Por que há pessoas que não se incomodam com essas coisas e há aquelas que sofrem terrivelmente com detalhes, eternamente descontentes, na perseguição de um ideal que nunca é alcançado? É óbvio que o problema não está no físico. Na música Be a lion, o Rei do Pop fala de ser um leão forte, dono de um rugido poderoso, que com nada se assusta, sem medo por dentro, sem necessidade de correr ou se esconder, o mais bravo de todos. E, embora o felino seja um animal fisicamente privilegiado, é às características psicológicas que a música se refere. Que atire a primeira pedra aquele que nunca desejou ser forte e belo, o rei da selva!

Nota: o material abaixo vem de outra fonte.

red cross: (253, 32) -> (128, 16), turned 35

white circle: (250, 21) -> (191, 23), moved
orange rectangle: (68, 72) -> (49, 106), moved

Então, se você conhece alguém que enveredou por esse caminho, oriente a procurar ajuda. Tragédias como a de Michael Jackson podem e devem ser usadas para despertar a atenção. O tratamento consiste em acompanhamento psiquiátrico, para a prescrição de remédios que são indispensáveis, e psicoterapia. A dismorfofobia é uma doença que não deve ser subestimada. Mas alguém corretamente orientado logo poderá voltar a ter uma vida normal, a ser um leão livre, deixando para trás essa prisão. Valeu, irmã! Até sábado, leitores!